Autre question, qui va conduire l’opération ? La loi a confié la maîtrise d’ouvrage à la Métropole du Grand Paris (MGP), mais élus et représentants de l’Etat craignent qu’elle n’en ait pas les moyens techniques et que son président, Patrick Ollier, conduise une opération coûteuse pour faire une vitrine de la métropole.

« Quand on veut tuer son chien, on dit qu’il a la rage! Qu’on laisse nos équipes travailler ! », s’insurge auprès de l’AFP M. Ollier, réfutant tout gigantisme architectural et toute volonté redoutée par certains de construire un parc de loisirs type « Aquaboulevard ».

« Nous cherchons des solutions pour que ces équipements puissent attirer une clientèle qui ne soit pas seulement locale », corrige-t-il, « car c’est bien la MGP qui paiera le déficit de fonctionnement ». Selon le rapport d’experts remis à l’Etat, un « cluster » du sport est à l’étude, incluant commerces et activités.

C’est l’autre grande peur de tous les acteurs: un déficit d’exploitation aussi profond qu’une fosse à plongeon olympique.

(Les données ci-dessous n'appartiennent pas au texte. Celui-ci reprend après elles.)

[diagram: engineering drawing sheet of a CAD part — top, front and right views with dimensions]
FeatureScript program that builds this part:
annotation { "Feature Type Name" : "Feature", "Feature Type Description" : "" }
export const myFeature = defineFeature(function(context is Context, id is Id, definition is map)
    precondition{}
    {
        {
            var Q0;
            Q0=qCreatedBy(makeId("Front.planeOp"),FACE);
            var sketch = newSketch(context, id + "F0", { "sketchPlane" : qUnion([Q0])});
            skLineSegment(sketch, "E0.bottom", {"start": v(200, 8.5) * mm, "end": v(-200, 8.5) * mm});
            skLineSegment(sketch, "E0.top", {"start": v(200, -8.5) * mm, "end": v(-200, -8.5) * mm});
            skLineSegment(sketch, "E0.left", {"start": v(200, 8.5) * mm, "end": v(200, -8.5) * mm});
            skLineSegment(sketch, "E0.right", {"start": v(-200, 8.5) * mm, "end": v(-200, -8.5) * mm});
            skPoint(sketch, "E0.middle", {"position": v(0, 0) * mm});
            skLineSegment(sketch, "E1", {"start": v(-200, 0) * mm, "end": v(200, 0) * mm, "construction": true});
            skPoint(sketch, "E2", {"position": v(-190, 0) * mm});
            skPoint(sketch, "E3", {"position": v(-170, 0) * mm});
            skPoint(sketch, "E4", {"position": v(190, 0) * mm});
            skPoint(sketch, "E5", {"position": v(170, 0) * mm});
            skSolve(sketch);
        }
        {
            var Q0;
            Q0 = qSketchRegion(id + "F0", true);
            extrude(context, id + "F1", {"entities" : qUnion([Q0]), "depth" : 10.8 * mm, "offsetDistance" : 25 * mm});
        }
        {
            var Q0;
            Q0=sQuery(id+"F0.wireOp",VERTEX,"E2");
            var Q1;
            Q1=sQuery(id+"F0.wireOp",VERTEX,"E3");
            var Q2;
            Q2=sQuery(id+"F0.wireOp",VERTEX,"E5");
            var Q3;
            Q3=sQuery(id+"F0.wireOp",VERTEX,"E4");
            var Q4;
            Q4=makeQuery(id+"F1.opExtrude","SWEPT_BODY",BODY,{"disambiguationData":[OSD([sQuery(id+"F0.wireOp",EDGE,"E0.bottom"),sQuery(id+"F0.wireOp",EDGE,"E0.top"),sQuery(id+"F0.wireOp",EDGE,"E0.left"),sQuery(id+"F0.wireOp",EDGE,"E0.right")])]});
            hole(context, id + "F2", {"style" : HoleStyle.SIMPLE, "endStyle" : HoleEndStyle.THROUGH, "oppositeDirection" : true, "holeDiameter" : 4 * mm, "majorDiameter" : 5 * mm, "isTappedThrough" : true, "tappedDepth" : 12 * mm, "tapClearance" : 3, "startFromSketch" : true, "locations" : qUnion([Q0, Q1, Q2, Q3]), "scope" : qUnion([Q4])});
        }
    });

Même si une piscine n’est jamais rentable, les chiffres qui circulent ne rassurent pas, avec des prévisions de 500.000 à 1,5 million d’euros de pertes annuelles.

Face à ces interrogations, de nouvelles hypothèses ont émergé. Si l’idée de déplacer le site ou de démonter tout l’équipement après les Jeux semble écartée, celle de ne laisser qu’une piscine de proximité a ses partisans. Certains acteurs du dossier calculent que les économies réalisées permettraient de participer au plan de financement de piscines en Seine-Saint-Denis, un scenario évoqué dans une note révélée par Le Parisien.

« On ressort d’autres débats » pour tuer le projet initial, dénonce le directeur général de la Fédération française de natation (FFN), Laurent Ciubini, pour qui « l’abandon du projet serait catastrophique » pour la natation française.

Le patron du Comité d’organisation des Jeux olympiques (Cojo) Tony Estanguet s’est récemment voulu rassurant: « il y aura un héritage permanent très fort en Seine-Saint-Denis autour du centre aquatique », a-t-il promis, citant un bassin de 50 m et une fosse à plongeon.

Dans l’immédiat, les équipes techniques réfléchissent aux solutions pour réduire les risques de surcoût. « Entre ne rien laisser et dépenser 250 millions d’euros, il y a du chemin », résume un acteur du dossier.